Ahora bien, ¿cómo afecta la lucha por la hegemonía? La afecta a través de su vicio más importante: oculta los contenidos de clase del Estado e ignora la “anatomía de la sociedad civil”; así, depuradas de sus determinaciones, las nociones de Estado y sociedad civil aparecen como entidades dotadas de sustantividad propia y embarcadas en un combate en el que hasta la izquierda parece obligada a tomar partido por la sociedad civil.
Mientras tanto, aquí y ahora, en el contexto de la interminable lucha por la hegemonía —y confirmando que, así como Gramsci estudió la Iglesia Católica para formular algunas de sus teorías, la derecha ha hecho una lectura escrupulosa de Gramsci para diseñar su estrategia—, la CEOcracia macrista certifica con su dinámica la tesis gramsciana del Estado ampliado; lo hace descaradamente con los negocios de cada día que, según la metáfora, se consuman saltando de un lado al otro del mostrador. Es que para el revolucionario sardo, en Occidente no hay mostrador: el Estado hunde sus raíces en la sociedad civil, que constituye la “trama privada” de aquel; punto este de partida para una contundente crítica de la teoría liberal de las relaciones Estado-sociedad civil, dado que en el control y dirección de esta radica la base del poder estatal que se ejerce sobre todas las clases sociales.
Que la estrategia de largo plazo de los sectores dominantes se ha basado en estos postulados está confirmado por los hechos: la última dictadura fortaleció la parte de la sociedad civil que por definición les es propia al favorecer la concentración del poder económico con la conformación de los denominados Grupos Económicos Locales, y destruir o subordinar importantes organizaciones de la parte de la sociedad civil controlada por los sectores populares; el menemismo continuó la tarea con el proceso de privatizaciones, favorecido por la burocracia sindical; y el macrismo con el impulso a la concentración de las corporaciones de medios de comunicación, el debilitamiento de los organismos de control del Estado, la censura, y la instrumentalización de sectores del Poder judicial para perseguir opositores.

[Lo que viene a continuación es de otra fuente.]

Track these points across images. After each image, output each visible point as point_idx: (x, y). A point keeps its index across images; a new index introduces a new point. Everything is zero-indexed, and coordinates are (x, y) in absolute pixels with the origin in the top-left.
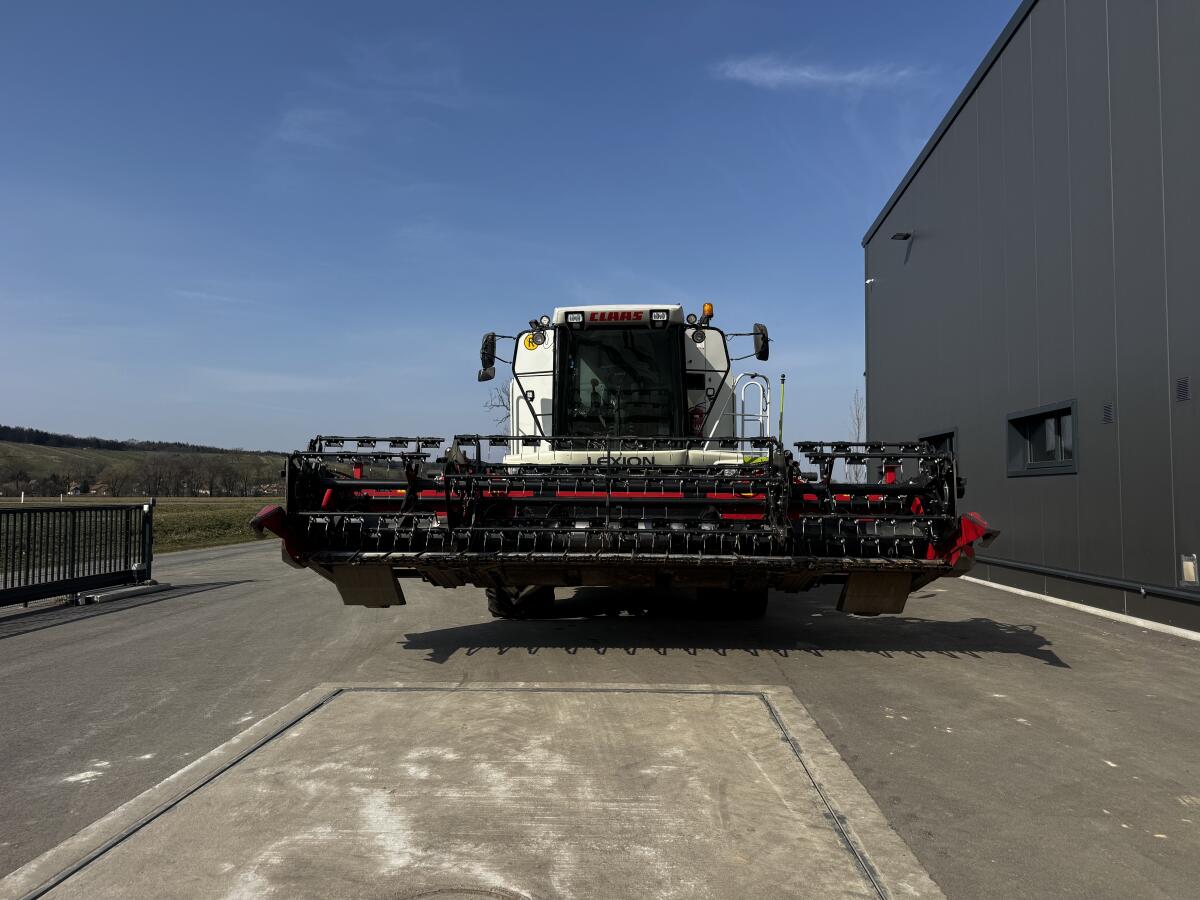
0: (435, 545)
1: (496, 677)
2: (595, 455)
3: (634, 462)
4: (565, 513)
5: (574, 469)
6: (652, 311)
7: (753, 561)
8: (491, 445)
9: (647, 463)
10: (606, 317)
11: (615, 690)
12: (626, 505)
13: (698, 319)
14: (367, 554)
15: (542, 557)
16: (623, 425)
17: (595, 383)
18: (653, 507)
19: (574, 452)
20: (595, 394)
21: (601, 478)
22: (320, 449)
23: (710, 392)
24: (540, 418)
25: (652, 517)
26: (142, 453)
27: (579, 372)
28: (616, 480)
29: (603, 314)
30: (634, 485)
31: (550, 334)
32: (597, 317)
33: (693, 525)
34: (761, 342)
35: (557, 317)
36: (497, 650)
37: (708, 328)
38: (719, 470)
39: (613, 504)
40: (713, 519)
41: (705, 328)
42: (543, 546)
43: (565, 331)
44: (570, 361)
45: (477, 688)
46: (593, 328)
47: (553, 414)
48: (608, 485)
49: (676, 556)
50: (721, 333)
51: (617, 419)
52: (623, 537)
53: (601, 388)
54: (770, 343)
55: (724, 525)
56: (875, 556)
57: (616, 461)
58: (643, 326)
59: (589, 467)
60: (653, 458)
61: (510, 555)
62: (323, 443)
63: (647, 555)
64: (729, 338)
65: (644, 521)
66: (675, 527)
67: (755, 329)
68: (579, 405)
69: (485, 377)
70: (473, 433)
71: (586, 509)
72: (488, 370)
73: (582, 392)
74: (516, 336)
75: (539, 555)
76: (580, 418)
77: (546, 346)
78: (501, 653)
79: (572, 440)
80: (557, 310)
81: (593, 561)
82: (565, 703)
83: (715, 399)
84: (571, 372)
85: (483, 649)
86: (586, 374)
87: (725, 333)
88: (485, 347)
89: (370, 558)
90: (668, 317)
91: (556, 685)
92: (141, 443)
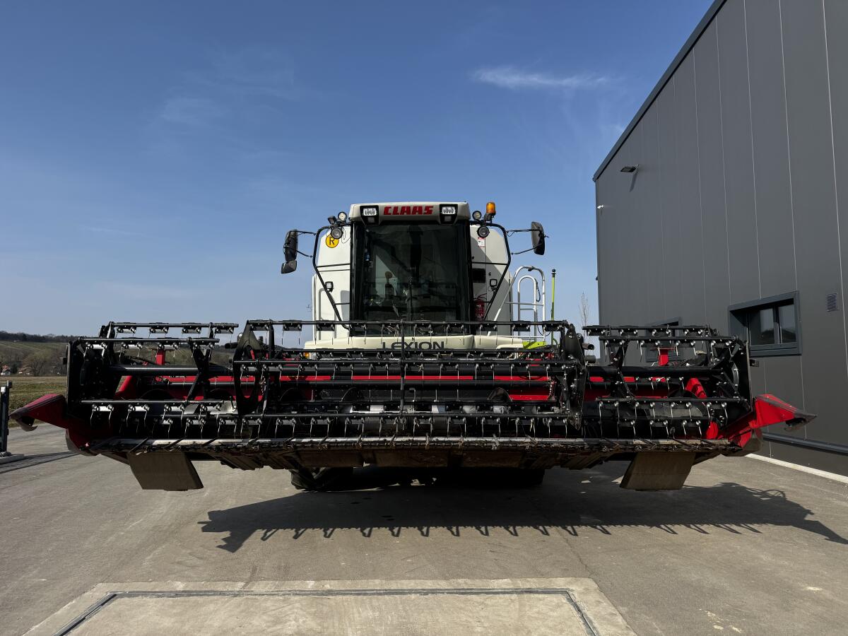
0: (227, 432)
1: (285, 572)
2: (389, 341)
3: (425, 347)
4: (360, 397)
5: (369, 353)
6: (441, 206)
7: (546, 443)
8: (285, 329)
9: (437, 347)
10: (399, 211)
11: (410, 592)
12: (418, 387)
13: (483, 216)
14: (157, 442)
15: (336, 442)
16: (415, 314)
17: (388, 276)
18: (446, 389)
19: (367, 338)
20: (389, 286)
21: (396, 363)
22: (112, 335)
23: (493, 283)
24: (339, 307)
25: (445, 399)
26: (57, 344)
27: (375, 265)
28: (410, 364)
29: (396, 208)
30: (429, 369)
31: (347, 230)
32: (391, 211)
33: (485, 406)
34: (538, 238)
35: (353, 212)
36: (293, 532)
37: (491, 225)
38: (509, 353)
39: (407, 387)
40: (503, 400)
41: (488, 224)
42: (337, 429)
43: (360, 225)
44: (366, 254)
45: (263, 591)
46: (387, 223)
47: (350, 303)
48: (403, 369)
49: (470, 439)
50: (503, 229)
51: (410, 310)
52: (418, 421)
53: (394, 281)
54: (546, 239)
55: (516, 407)
56: (665, 437)
57: (409, 346)
58: (432, 222)
59: (384, 352)
60: (443, 343)
61: (304, 440)
62: (115, 329)
63: (441, 439)
64: (509, 234)
65: (436, 404)
66: (467, 409)
67: (532, 226)
68: (375, 297)
69: (287, 270)
70: (266, 318)
71: (380, 392)
72: (291, 264)
73: (377, 285)
74: (316, 232)
75: (333, 440)
76: (376, 308)
77: (344, 241)
78: (296, 537)
79: (367, 325)
80: (352, 206)
81: (387, 445)
82: (356, 615)
83: (497, 290)
84: (367, 264)
85: (280, 530)
86: (381, 269)
87: (506, 229)
88: (288, 243)
89: (160, 446)
90: (456, 211)
91: (348, 585)
92: (58, 337)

Ante esta situación el proyecto político de los sectores populares, para ganar elecciones pero sobre todo para apostar a la victoria en la disputa por la hegemonía, deberá salirse de la lógica tramposa con que los acecha la ideología dominante. No se puede ganar la guerra a partir de concepciones propias del enemigo y menos adoptando excluyentemente técnicas que deben ser complementarias y en cuyo manejo aquél ha alcanzado un alto rendimiento; en particular, la batalla política principal no consiste en interpelar a los ciudadanos en abstracto, en su condición de individuos, que —como se deduce de lo dicho hasta aquí— es el último paso, no el primero, del dominio de la sociedad civil que hoy detentan los sectores dominantes. No es necesario aclarar que la paradoja es aparente, por aquello de haz lo que digo mas no lo que hago.

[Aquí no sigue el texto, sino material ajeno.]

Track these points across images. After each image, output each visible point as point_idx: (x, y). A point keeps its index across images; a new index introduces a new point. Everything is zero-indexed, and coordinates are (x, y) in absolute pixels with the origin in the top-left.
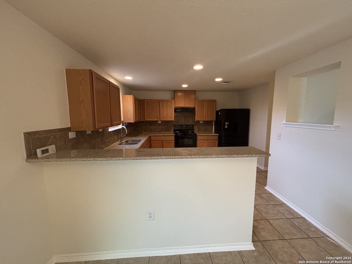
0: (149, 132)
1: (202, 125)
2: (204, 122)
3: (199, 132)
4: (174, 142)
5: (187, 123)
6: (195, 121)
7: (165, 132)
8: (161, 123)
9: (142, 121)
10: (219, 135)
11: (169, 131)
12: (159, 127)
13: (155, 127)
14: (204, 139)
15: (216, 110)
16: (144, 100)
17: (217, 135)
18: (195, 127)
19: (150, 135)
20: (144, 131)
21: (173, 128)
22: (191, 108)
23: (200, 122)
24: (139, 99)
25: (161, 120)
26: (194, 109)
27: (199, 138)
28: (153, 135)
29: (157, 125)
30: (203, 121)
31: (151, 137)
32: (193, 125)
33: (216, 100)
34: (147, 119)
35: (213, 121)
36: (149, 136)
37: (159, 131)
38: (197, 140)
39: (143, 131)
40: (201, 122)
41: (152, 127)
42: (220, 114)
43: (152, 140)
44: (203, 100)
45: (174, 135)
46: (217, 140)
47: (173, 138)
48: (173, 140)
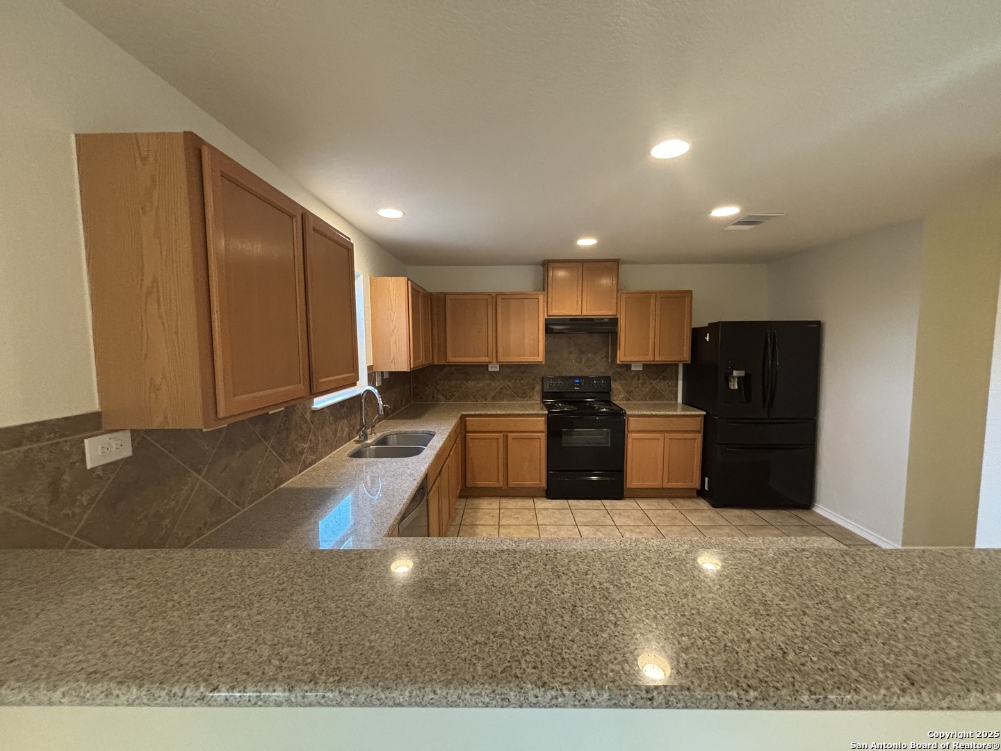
0: (460, 399)
1: (638, 379)
2: (647, 366)
3: (629, 400)
4: (543, 436)
5: (588, 372)
6: (618, 362)
7: (514, 400)
8: (498, 369)
9: (436, 363)
10: (705, 413)
11: (524, 395)
12: (493, 384)
13: (480, 385)
14: (651, 429)
15: (693, 327)
16: (445, 294)
17: (697, 416)
18: (615, 386)
19: (464, 413)
20: (443, 395)
21: (538, 388)
22: (602, 319)
23: (633, 369)
24: (430, 290)
25: (501, 359)
26: (614, 322)
27: (632, 424)
28: (473, 413)
29: (487, 376)
30: (643, 364)
31: (467, 419)
32: (608, 379)
33: (690, 292)
34: (452, 359)
35: (677, 366)
36: (459, 416)
37: (493, 398)
38: (626, 432)
39: (441, 397)
40: (635, 367)
41: (471, 384)
42: (708, 339)
43: (468, 429)
44: (645, 293)
45: (547, 412)
46: (698, 432)
47: (541, 424)
48: (543, 432)
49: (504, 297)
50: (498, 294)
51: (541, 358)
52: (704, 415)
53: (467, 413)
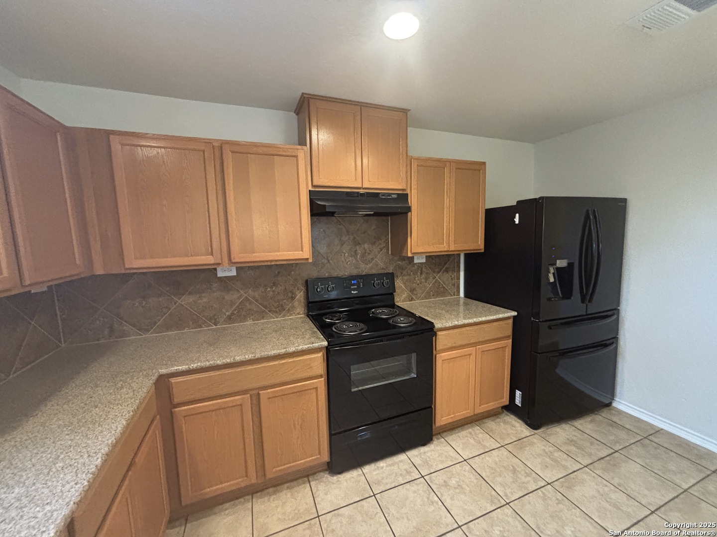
0: (168, 328)
1: (421, 273)
2: (431, 258)
3: (412, 299)
4: (321, 384)
5: (365, 269)
7: (263, 318)
8: (233, 273)
9: (99, 271)
10: (515, 313)
11: (280, 309)
12: (228, 297)
13: (205, 300)
14: (463, 343)
16: (109, 133)
17: (508, 318)
18: (399, 283)
19: (164, 371)
20: (134, 325)
21: (300, 295)
22: (390, 195)
23: (416, 261)
24: (69, 122)
25: (238, 257)
26: (403, 197)
27: (442, 340)
28: (184, 368)
29: (215, 285)
30: (426, 256)
31: (173, 380)
32: (391, 277)
34: (135, 262)
37: (230, 319)
38: (434, 352)
40: (418, 259)
41: (186, 300)
43: (176, 400)
45: (325, 343)
46: (507, 337)
47: (317, 364)
48: (321, 376)
49: (236, 149)
50: (223, 144)
51: (306, 253)
52: (514, 317)
53: (173, 369)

El kirchnerismo debe poner sus reconocidas credenciales de identificación con la causa popular y su gravitante potencia social al servicio de la madre de todas las tareas políticas, que consiste en participar y promover el ordenamiento de los sectores populares en espacios colectivos, existentes —como organizaciones del movimiento obrero— o no, hasta lograr una amalgama que no confunda la lucha estratégica con la reivindicativa de corto plazo, que tiende a fragmentar en función de los intereses particulares. Este es el camino para llegar a la constitución del sujeto histórico que motorizará y consolidará transformaciones estructurales progresivas.